Alternatively, changes to the global perception of overall stimulus intensity may have an internal source. For example, slow brain oscillations in the alpha band affect both detection criterion and discrimination confidence but have minimal effects on discrimination sensitivity: a nonselective effect on perception which has been attributed to a global change in the baseline firing rate of sensory neurons (Samaha et al., 2020). Similar to our evidence-boost manipulation, an overall increase in baseline firing rate increases sum evidence without affecting relative evidence. If agents do not have metacognitive access to the current excitability of their perceptual system but do know that such global effects exist, focusing on relative evidence in detection may be a rational way of dealing with this ambiguity of baseline excitability. This account fails to explain, however, why subjects in Exps. 2–4 did not use the static background rather than the nontarget stimulus as a reference point, given that it is presumably also susceptible to perceptual influences from global changes in the baseline firing rate of sensory neurons.

Finally, it may be that evidence accumulation in detection and discrimination depends on shared processes and internal representations. Outside of a laboratory setting, detectability and discriminability mostly go hand in hand; the farther away from ‘nothing’ a representation is, the more distinct and differentiated from other representations it becomes. Given these meta-level expectations about the distribution of evidence in the world, the overall availability of evidence may be a valid cue for confidence in discrimination judgments (Maniscalco et al., 2016). Conversely, asymmetries in the availability of evidence for two competing hypotheses may serve as a valid cue for the presence of signal in one of the channels.

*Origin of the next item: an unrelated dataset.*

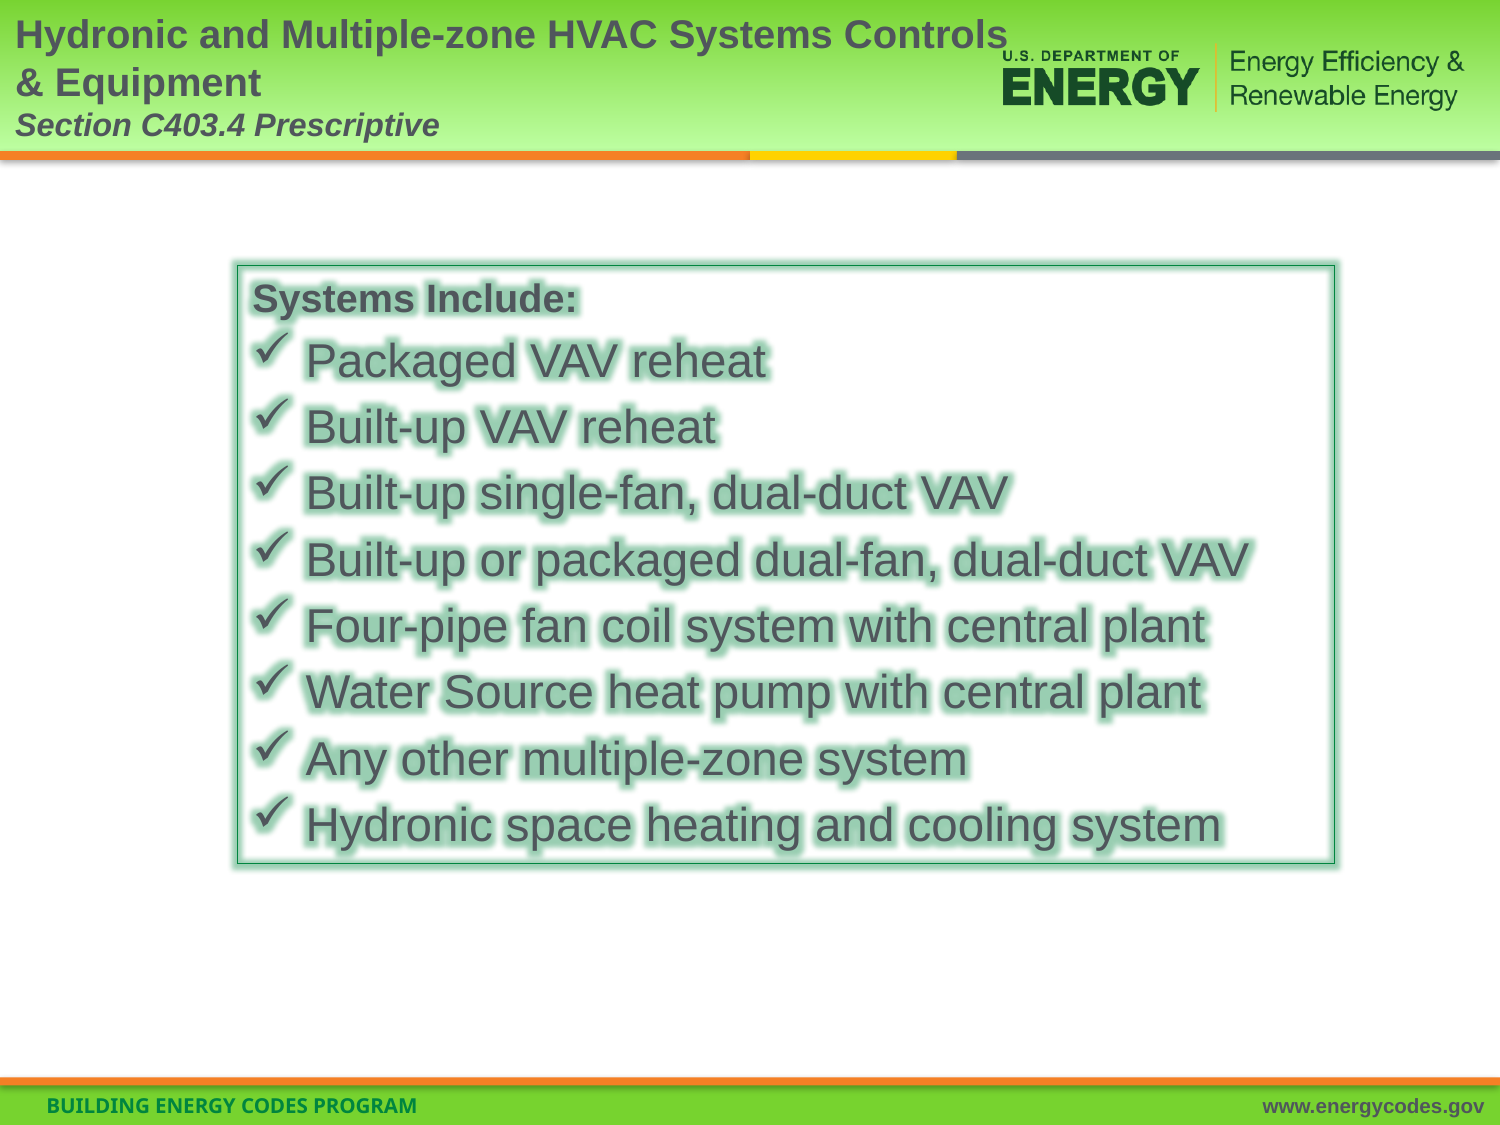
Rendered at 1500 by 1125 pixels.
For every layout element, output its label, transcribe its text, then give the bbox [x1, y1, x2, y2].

text_box Systems Include: Packaged VAV reheat Built-up VAV reheat Built-up single-fan, dual-duct VAV Built-up or packaged dual-fan, dual-duct VAV Four-pipe fan coil system with central plant Water Source heat pump with central plant Any other multiple-zone system Hydronic space heating and cooling system [237, 265, 1335, 864]
picture [1053, 43, 1465, 112]
title Hydronic and Multiple-zone HVAC Systems Controls & Equipment Section C403.4 Prescriptive [0, 0, 1053, 152]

If discrimination confidence and detection decisions are drawing on shared evidence weighting mechanisms, one might expect that person-specific tendencies to rely more on one or other evidence channel will be correlated across both tasks. For example, subjects whose discrimination confidence was strongly affected by sum evidence (or equivalently, showed a pronounced positive evidence bias), may also be sensitive to sum evidence in their detection decisions and confidence. Surprisingly, however, we find no evidence for such an effect (see Appendix). Across subjects, the effects of positive, negative, sum and relative evidence on discrimination confidence were not reliably correlated with their corresponding effects on detection decisions, nor with their effects on confidence in signal presence. This null result should be interpreted with caution: our experiments were not powered to identify correlations between participants, with Exp. 1 adopting a small-N, many-trials design, and Experiments 24 a high-N, few-trials design, with the attendant limitation of noisy single-subject estimates. Thus while our current results do not directly support a shared-resources account, they are not inconsistent with it.

Conclusion

In four experiments, we replicated previous findings of a “positive evidence bias”: a detection-like evidence weighting in discrimination confidence. This pattern was accounted for by models that posit asymmetries either in the distributions of sensory noise or allocation of attention between target and nontarget channels. However, these same models could not account for a surprising finding of discrimination-like evidence weighting in detection decisions and confidence. We suggest that these seemingly irrational positive and negative evidence biases may reflect, at least in part, shared representational resources being harnessed for detection decisions and discrimination confidence.